Below are some records. Output the lines from the first one through the line that holds "pp. 75-85, 1995.", exactly as written, with no pictures.

[Given records]:
########################################

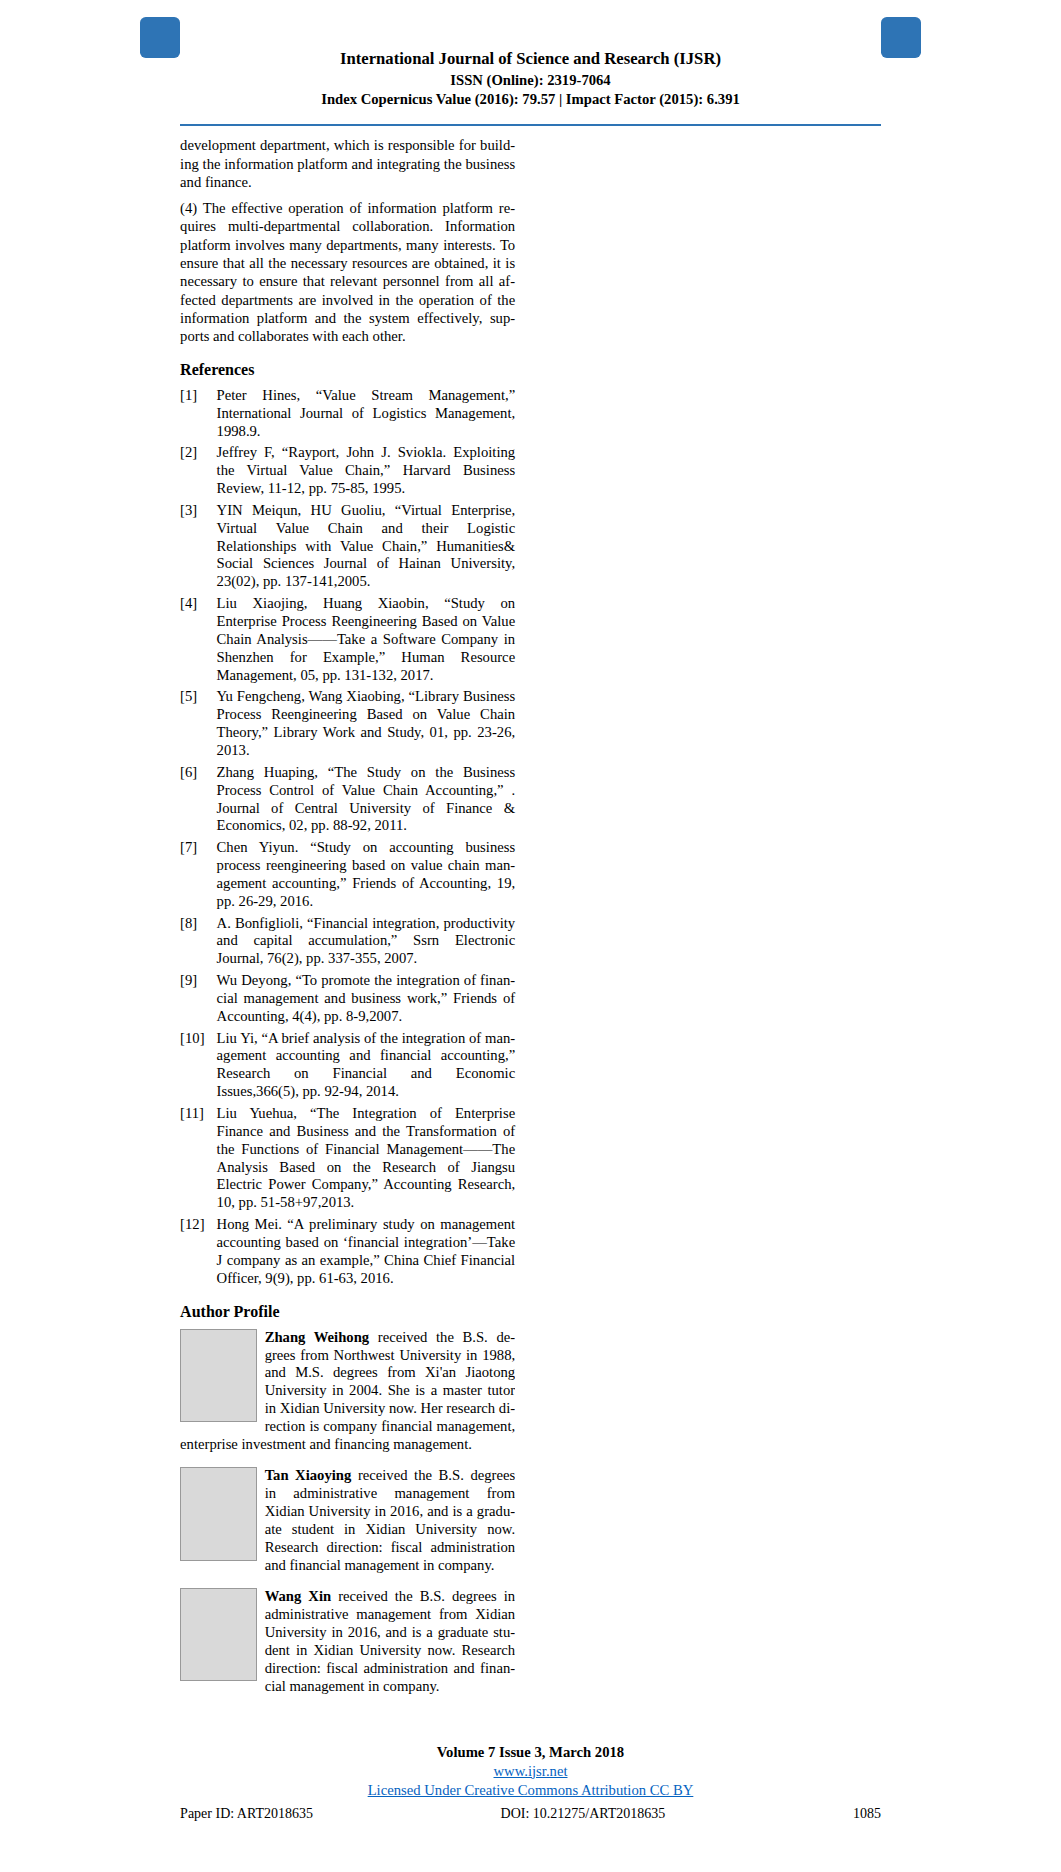International Journal of Science and Research (IJSR)
ISSN (Online): 2319-7064
Index Copernicus Value (2016): 79.57 | Impact Factor (2015): 6.391
development department, which is responsible for building the information platform and integrating the business and finance.
(4) The effective operation of information platform requires multi-departmental collaboration. Information platform involves many departments, many interests. To ensure that all the necessary resources are obtained, it is necessary to ensure that relevant personnel from all affected departments are involved in the operation of the information platform and the system effectively, supports and collaborates with each other.
References
Peter Hines, “Value Stream Management,” International Journal of Logistics Management, 1998.9.
Jeffrey F, “Rayport, John J. Sviokla. Exploiting the Virtual Value Chain,” Harvard Business Review, 11-12, pp. 75-85, 1995.
YIN Meiqun, HU Guoliu, “Virtual Enterprise, Virtual Value Chain and their Logistic Relationships with Value Chain,” Humanities& Social Sciences Journal of Hainan University, 23(02), pp. 137-141,2005.
Liu Xiaojing, Huang Xiaobin, “Study on Enterprise Process Reengineering Based on Value Chain Analysis——Take a Software Company in Shenzhen for Example,” Human Resource Management, 05, pp. 131-132, 2017.
Yu Fengcheng, Wang Xiaobing, “Library Business Process Reengineering Based on Value Chain Theory,” Library Work and Study, 01, pp. 23-26, 2013.
Zhang Huaping, “The Study on the Business Process Control of Value Chain Accounting,” . Journal of Central University of Finance & Economics, 02, pp. 88-92, 2011.
Chen Yiyun. “Study on accounting business process reengineering based on value chain management accounting,” Friends of Accounting, 19, pp. 26-29, 2016.
A. Bonfiglioli, “Financial integration, productivity and capital accumulation,” Ssrn Electronic Journal, 76(2), pp. 337-355, 2007.
Wu Deyong, “To promote the integration of financial management and business work,” Friends of Accounting, 4(4), pp. 8-9,2007.
Liu Yi, “A brief analysis of the integration of management accounting and financial accounting,” Research on Financial and Economic Issues,366(5), pp. 92-94, 2014.
Liu Yuehua, “The Integration of Enterprise Finance and Business and the Transformation of the Functions of Financial Management——The Analysis Based on the Research of Jiangsu Electric Power Company,” Accounting Research, 10, pp. 51-58+97,2013.
Hong Mei. “A preliminary study on management accounting based on ‘financial integration’—Take J company as an example,” China Chief Financial Officer, 9(9), pp. 61-63, 2016.
Author Profile
Zhang Weihong received the B.S. degrees from Northwest University in 1988, and M.S. degrees from Xi'an Jiaotong University in 2004. She is a master tutor in Xidian University now. Her research direction is company financial management, enterprise investment and financing management.
Tan Xiaoying received the B.S. degrees in administrative management from Xidian University in 2016, and is a graduate student in Xidian University now. Research direction: fiscal administration and financial management in company.
Wang Xin received the B.S. degrees in administrative management from Xidian University in 2016, and is a graduate student in Xidian University now. Research direction: fiscal administration and financial management in company.
Volume 7 Issue 3, March 2018
www.ijsr.net
Licensed Under Creative Commons Attribution CC BY
Paper ID: ART2018635
DOI: 10.21275/ART2018635
1085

########################################

[Exercise output]:
International Journal of Science and Research (IJSR)
ISSN (Online): 2319-7064
Index Copernicus Value (2016): 79.57 | Impact Factor (2015): 6.391
development department, which is responsible for building the information platform and integrating the business and finance.
(4) The effective operation of information platform requires multi-departmental collaboration. Information platform involves many departments, many interests. To ensure that all the necessary resources are obtained, it is necessary to ensure that relevant personnel from all affected departments are involved in the operation of the information platform and the system effectively, supports and collaborates with each other.
References
Peter Hines, “Value Stream Management,” International Journal of Logistics Management, 1998.9.
Jeffrey F, “Rayport, John J. Sviokla. Exploiting the Virtual Value Chain,” Harvard Business Review, 11-12, pp. 75-85, 1995.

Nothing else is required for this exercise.